O índio Avelino Macedo, que ficou viúvo havia um ano e dois meses, morava na casa do seu primo, Abdias Pereira Lopes, líder comunitário das aldeias Riacho do Buriti e Pedrinhas.

Ao falar sobre o crime, Abdias não resistiu e foi às lágrimas. "O Avelino não sabia ler nem escrever. Era um índio inocente mesmo, não sei porque fizeram tanta covardia com ele", afirmou, anunciando o desejo de que a Justiça Federal agilize o processo para a punição dos acusados envolvidos. Ele disse acreditar que os rapazes tenham se inspirado nos jovens que puseram fogo no índio Galdino de Jesus, em Brasília, em 19 de abril de 1997.

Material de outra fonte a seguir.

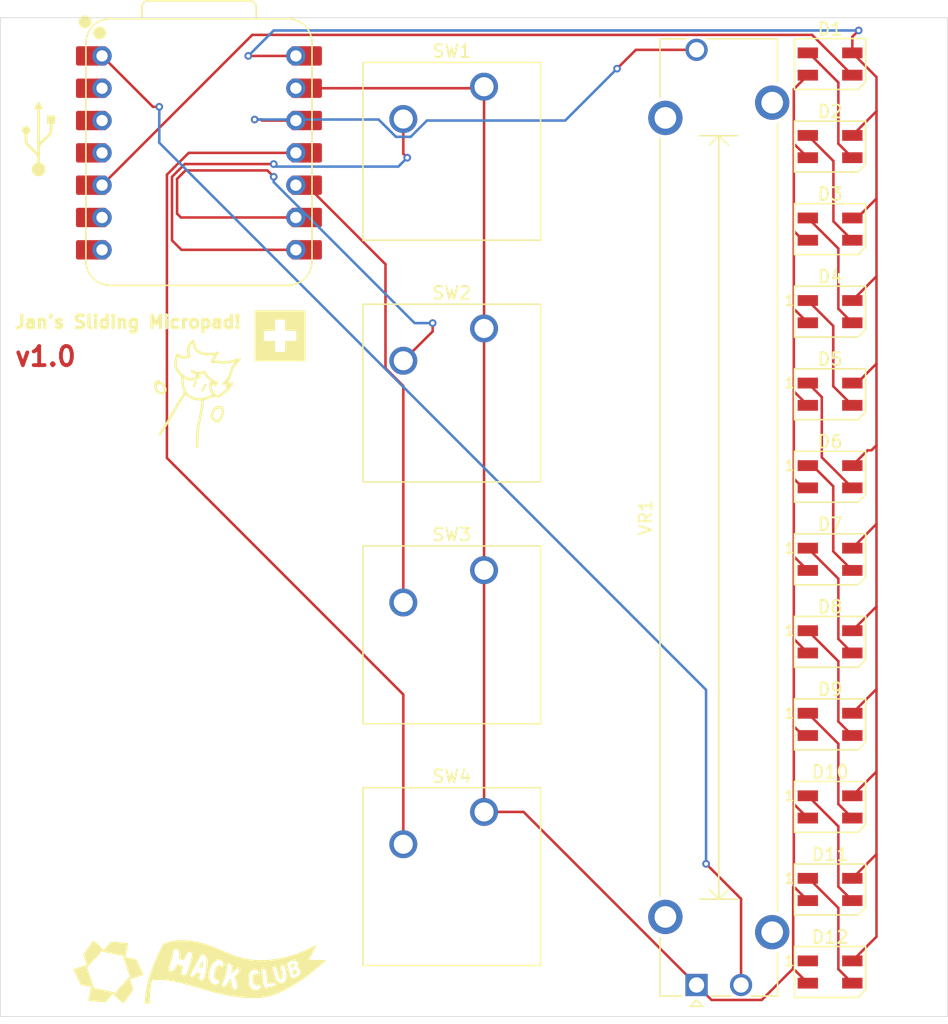
<source format=kicad_pcb>
(kicad_pcb
	(version 20240108)
	(generator "pcbnew")
	(generator_version "8.0")
	(general
		(thickness 1.6)
		(legacy_teardrops no)
	)
	(paper "A4")
	(layers
		(0 "F.Cu" signal)
		(31 "B.Cu" signal)
		(32 "B.Adhes" user "B.Adhesive")
		(33 "F.Adhes" user "F.Adhesive")
		(34 "B.Paste" user)
		(35 "F.Paste" user)
		(36 "B.SilkS" user "B.Silkscreen")
		(37 "F.SilkS" user "F.Silkscreen")
		(38 "B.Mask" user)
		(39 "F.Mask" user)
		(40 "Dwgs.User" user "User.Drawings")
		(41 "Cmts.User" user "User.Comments")
		(42 "Eco1.User" user "User.Eco1")
		(43 "Eco2.User" user "User.Eco2")
		(44 "Edge.Cuts" user)
		(45 "Margin" user)
		(46 "B.CrtYd" user "B.Courtyard")
		(47 "F.CrtYd" user "F.Courtyard")
		(48 "B.Fab" user)
		(49 "F.Fab" user)
		(50 "User.1" user)
		(51 "User.2" user)
		(52 "User.3" user)
		(53 "User.4" user)
		(54 "User.5" user)
		(55 "User.6" user)
		(56 "User.7" user)
		(57 "User.8" user)
		(58 "User.9" user)
	)
	(setup
		(pad_to_mask_clearance 0)
		(allow_soldermask_bridges_in_footprints no)
		(pcbplotparams
			(layerselection 0x00010fc_ffffffff)
			(plot_on_all_layers_selection 0x0000000_00000000)
			(disableapertmacros no)
			(usegerberextensions no)
			(usegerberattributes yes)
			(usegerberadvancedattributes yes)
			(creategerberjobfile yes)
			(dashed_line_dash_ratio 12.000000)
			(dashed_line_gap_ratio 3.000000)
			(svgprecision 4)
			(plotframeref no)
			(viasonmask no)
			(mode 1)
			(useauxorigin no)
			(hpglpennumber 1)
			(hpglpenspeed 20)
			(hpglpendiameter 15.000000)
			(pdf_front_fp_property_popups yes)
			(pdf_back_fp_property_popups yes)
			(dxfpolygonmode yes)
			(dxfimperialunits yes)
			(dxfusepcbnewfont yes)
			(psnegative no)
			(psa4output no)
			(plotreference yes)
			(plotvalue yes)
			(plotfptext yes)
			(plotinvisibletext no)
			(sketchpadsonfab no)
			(subtractmaskfromsilk no)
			(outputformat 1)
			(mirror no)
			(drillshape 1)
			(scaleselection 1)
			(outputdirectory "")
		)
	)
	(net 0 "")
	(net 1 "+5V")
	(net 2 "GND")
	(net 3 "Net-(D1-DIN)")
	(net 4 "Net-(D1-DOUT)")
	(net 5 "Net-(D2-DOUT)")
	(net 6 "Net-(D3-DOUT)")
	(net 7 "Net-(D4-DOUT)")
	(net 8 "Net-(D5-DOUT)")
	(net 9 "Net-(D6-DOUT)")
	(net 10 "Net-(D7-DOUT)")
	(net 11 "Net-(U1-GPIO1{slash}RX)")
	(net 12 "Net-(U1-GPIO2{slash}SCK)")
	(net 13 "Net-(U1-GPIO4{slash}MISO)")
	(net 14 "Net-(U1-GPIO3{slash}MOSI)")
	(net 15 "unconnected-(U1-GPIO7{slash}SCL-Pad6)")
	(net 16 "Net-(U1-3V3)")
	(net 17 "Net-(U1-GPIO26{slash}ADC0{slash}A0)")
	(net 18 "unconnected-(U1-GPIO0{slash}TX-Pad7)")
	(net 19 "unconnected-(U1-GPIO28{slash}ADC2{slash}A2-Pad3)")
	(net 20 "unconnected-(U1-GPIO29{slash}ADC3{slash}A3-Pad4)")
	(net 21 "unconnected-(U1-GPIO27{slash}ADC1{slash}A1-Pad2)")
	(net 22 "Net-(D8-DOUT)")
	(net 23 "Net-(D10-DIN)")
	(net 24 "Net-(D10-DOUT)")
	(net 25 "Net-(D11-DOUT)")
	(net 26 "unconnected-(D12-DOUT-Pad1)")
	(footprint "LED_SMD:LED_SK6812MINI_PLCC4_3.5x3.5mm_P1.75mm" (layer "F.Cu") (at 89.75 59.063635))
	(footprint "LED_SMD:LED_SK6812MINI_PLCC4_3.5x3.5mm_P1.75mm" (layer "F.Cu") (at 89.75 26.625))
	(footprint "MountingHole:MountingHole_2.2mm_M2" (layer "F.Cu") (at 27.5 92))
	(footprint "MountingHole:MountingHole_2.2mm_M2" (layer "F.Cu") (at 96 19.5))
	(footprint "Button_Switch_Keyboard:SW_Cherry_MX_1.00u_PCB" (layer "F.Cu") (at 62.54 59.92))
	(footprint "LOGO" (layer "F.Cu") (at 27.5 26 90))
	(footprint "MountingHole:MountingHole_2.2mm_M2" (layer "F.Cu") (at 27.5 19.5))
	(footprint "LED_SMD:LED_SK6812MINI_PLCC4_3.5x3.5mm_P1.75mm" (layer "F.Cu") (at 89.75 46.088181))
	(footprint "LED_SMD:LED_SK6812MINI_PLCC4_3.5x3.5mm_P1.75mm" (layer "F.Cu") (at 89.75 33.112727))
	(footprint "Potentiometer_THT:Potentiometer_Bourns_PTA6043_Single_Slide" (layer "F.Cu") (at 79.25 92.522273 90))
	(footprint "LED_SMD:LED_SK6812MINI_PLCC4_3.5x3.5mm_P1.75mm" (layer "F.Cu") (at 89.75 65.551362))
	(footprint "LOGO" (layer "F.Cu") (at 39.5 46 -20))
	(footprint "LED_SMD:LED_SK6812MINI_PLCC4_3.5x3.5mm_P1.75mm" (layer "F.Cu") (at 89.75 20.137273))
	(footprint "OPL:XIAO-RP2040-DIP" (layer "F.Cu") (at 40.12 27.12))
	(footprint "Button_Switch_Keyboard:SW_Cherry_MX_1.00u_PCB" (layer "F.Cu") (at 62.54 78.92))
	(footprint "Button_Switch_Keyboard:SW_Cherry_MX_1.00u_PCB" (layer "F.Cu") (at 62.54 21.92))
	(footprint "LOGO" (layer "F.Cu") (at 33 91.5))
	(footprint "LED_SMD:LED_SK6812MINI_PLCC4_3.5x3.5mm_P1.75mm" (layer "F.Cu") (at 89.75 78.526816))
	(footprint "LOGO" (layer "F.Cu") (at 43 91.5))
	(footprint "LED_SMD:LED_SK6812MINI_PLCC4_3.5x3.5mm_P1.75mm" (layer "F.Cu") (at 89.75 52.575908))
	(footprint "LOGO" (layer "F.Cu") (at 46.5 41.5))
	(footprint "LED_SMD:LED_SK6812MINI_PLCC4_3.5x3.5mm_P1.75mm" (layer "F.Cu") (at 89.75 39.600454))
	(footprint "LED_SMD:LED_SK6812MI
... [53021 chars truncated]
</source>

A mulher de Abdias, Melinda Pinheiro da Silva Lopes, de 32, também lamentou o ato de violência. "Ele era uma pessoa que nunca fez mal a ninguém", disse Melinda, que, assim como o marido, era também parente do índio assassinado. "A gente nunca esperava uma coisa dessa. Eu não sei nem o que dizer", lamentou Carmosina Nunes da Silva, de 32 anos, irmã de Avelino. Ela contou que também ficou sabendo pouca coisa sobre o crime. "Só ouvi que, primeiro, os rapazes puseram fogo numa barraca e depois mataram o meu irmão". explicou.

Medo de homem branco

Devido à discriminação e à violência, os índios estão evitando o contato com o homem branco e por isso não querem mais sair de dentro da área demarcada. A informação é do cacique Domingos Nunes de Oliveira, chefe da comunidade indígena xacriabá. Segundo ele, o assassinato do índio Avelino Macedo, integrante da sua tribo, é conseqüência de discriminação e preconceito.

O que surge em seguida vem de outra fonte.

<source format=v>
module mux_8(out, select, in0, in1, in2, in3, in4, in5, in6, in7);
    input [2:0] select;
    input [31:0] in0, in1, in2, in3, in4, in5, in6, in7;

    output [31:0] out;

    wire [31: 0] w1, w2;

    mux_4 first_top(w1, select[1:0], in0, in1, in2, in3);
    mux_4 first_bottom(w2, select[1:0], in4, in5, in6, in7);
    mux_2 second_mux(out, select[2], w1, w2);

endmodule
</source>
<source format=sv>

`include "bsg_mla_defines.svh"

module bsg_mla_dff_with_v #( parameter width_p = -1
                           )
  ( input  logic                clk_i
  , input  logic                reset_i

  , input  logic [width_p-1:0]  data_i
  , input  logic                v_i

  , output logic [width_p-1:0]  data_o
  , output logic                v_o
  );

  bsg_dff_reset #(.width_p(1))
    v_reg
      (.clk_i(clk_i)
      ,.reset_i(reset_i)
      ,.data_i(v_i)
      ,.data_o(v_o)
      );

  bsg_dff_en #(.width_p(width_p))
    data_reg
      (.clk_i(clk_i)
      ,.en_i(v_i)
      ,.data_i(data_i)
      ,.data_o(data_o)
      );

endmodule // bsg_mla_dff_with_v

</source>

Carmosina Nunes da Silva ficou responsável pelo filho do irmão assassinado

O cacique lembra que a morte de Avelino foi muito parecida com o caso do índio Galdino, que morreu queimado em Brasília. "A gente sofre muita perseguição por parte dos não-índios", afirmou o cacique, cobrando providências das autoridades para a punição dos envolvidos. Abdias Pereira Lopes, primo de Avelino, reclama que a perseguição começou na época em que o Brasil foi descoberto:

"Quando o Pedro Álvares Cabral chegou aqui, as terras eram dos índios. Aí, eles as invadiram e as tomaram".
Outros integrantes da aldeia xacriabá protestaram contra a morte do companheiro. "O Avelino era uma pessoa pura, que nunca mexeu com ninguém. Se existisse justiça para valer no Brasil, os jovens não iriam matar um índio sem motivo", disse José Fiúza da Silva, de 64 anos, morador da tribo.
Para o cacique Domingos Nunes, foi um ato de violência e discriminação

ÓRFÃO

Marcados pela pobreza, os xacriabá sobrevivem quase exclusivamente do programa Bolsa-Família. Eles plantam lavouras, mas, todo ano, convivem com as secas que castigam o Norte de Minas.

Entre a comunidade indígena, Avelino Macedo parece que foi condenado ao sofrimento. Ele era integrante de uma família de 11 irmãos. Há 16 anos, perdeu a mãe, Robertina, que morreu quando daria à luz ao 12º filho. Cinco anos depois, perdeu o pai, Francisco. Em meados de 2006, Avelino teve outra perda: a sua companheira, conhecida apenas por Sininha, com quem ele teve o filho João Marcos, de 5 anos. A mulher morreu de doença de Chagas. Depois, o índio passou a trabalhar para outros moradores da reserva.
Uma das partes mais dramáticas do assassinato do índio tem como personagem o seu único filho. Desde que Avelino ficou viúvo, o menino foi morar com a tia Carmosina, casada com Salvi Evaristo da Silva, que tem cinco filhos e alega dificuldades para sobreviver, pois recebe apenas R$ 95 do Bolsa-Família. Ela relata que João Marcos tem um problema de má formação congênita e até hoje não conseguiu desenvolver a fala. A mulher disse que tentou levar o sobrinho ao médico, mas não consegue consulta no posto da reserva.